There was a retort on him: she saw, as it were, the box, but the lid would not open to assist her to it, and she let it go by, thinking in her patriotic derision, that to choose to be likened to the unwilling dog of the family was evidence of a want of saving pride.

Besides, she could not trust to the glibness of her tongue in a contest with a young gentleman to whom talking was as easy as breathing, even if sometimes his volubility exposed him to attack. A superior position was offered her by her being silent and critical. She stationed herself on it: still she was grieved to think of him as a renegade from his country, and she forced herself to say: 'Captain O'Donnell talks in that manner.'

'Captain Con is constitutionally discontented because he's a bard by nature, and without the right theme for his harp,' said Patrick. 'He has a notion of Erin as the unwilling bride of Mr. Bull, because her lord is not off in heroics enough to please her, and neglects her, and won't let her be mistress of her own household, and she can't forget that he once had the bad trick of beating her: she sees the marks. And you mayn't believe it, but the Captain's temper is to praise and exalt. It is. Irony in him is only eulogy standing on its head: a sort of an upside down; a perversion: that's our view of him at home. All he desires is to have us on the march, and he'd be perfectly happy marching, never mind the banner, though a bit of green in it would put him in tune, of course. The banner of the Cid was green, Miss Adister: or else it's his pennon that was. And there's a quantity of our blood in Spain too.
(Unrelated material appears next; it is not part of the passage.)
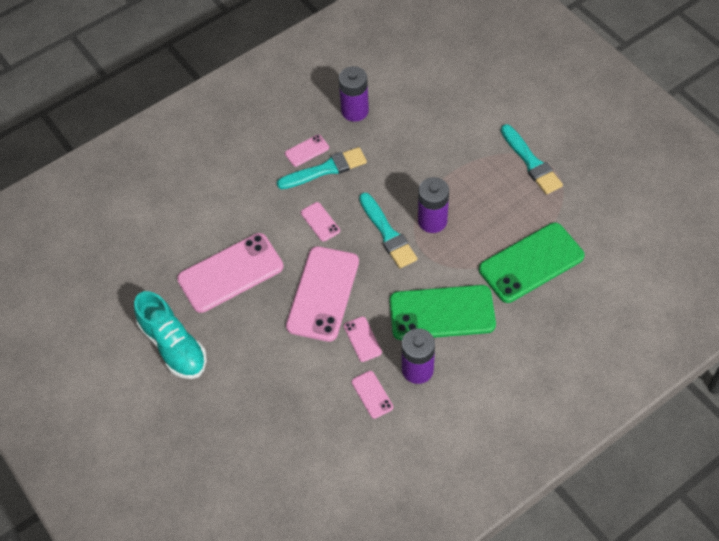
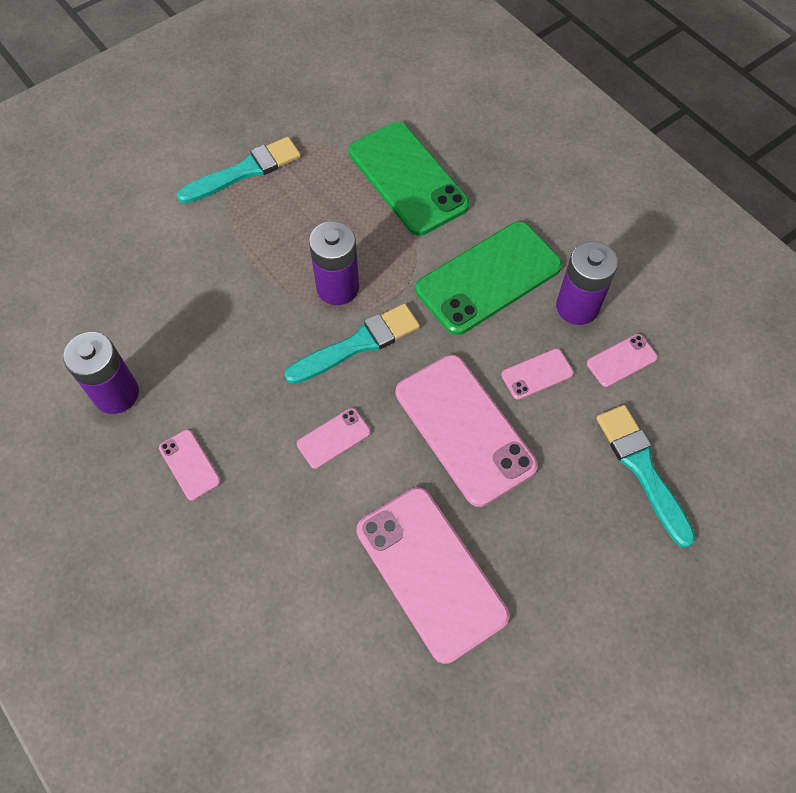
camera: 95 degrees left, 5 degrees up
turquoise shoe [134,291,207,379] -> none
turquoise brush [277,147,367,189] -> turquoise brush moved to [596,405,695,548]
pink phone [286,246,359,342] -> pink phone turned 45 degrees clockwise [396,355,538,507]
green phone [389,285,496,340] -> green phone turned 60 degrees clockwise [416,221,562,335]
We've watered many lands.'

The poor young English lady's brain started wildly on the effort to be with him, and to understand whether she listened to humour or emotion: she reposed herself as well as she could in the contemplation of an electrically-flashing maze, where every line ran losing itself in another.

He added: 'Old Philip!' in a visible throb of pity for his brother; after the scrupulous dubitation between the banner and the pennon of the Cid!

It would have comforted her to laugh. She was closer upon tears, and without any reason for them in her heart.

Such a position brings the hesitancy which says that the sitting is at an end.

She feared, as she laid aside her music-books, that there would be more to come about Adiante, but he spared her. He bowed to her departing, and strolled off by himself.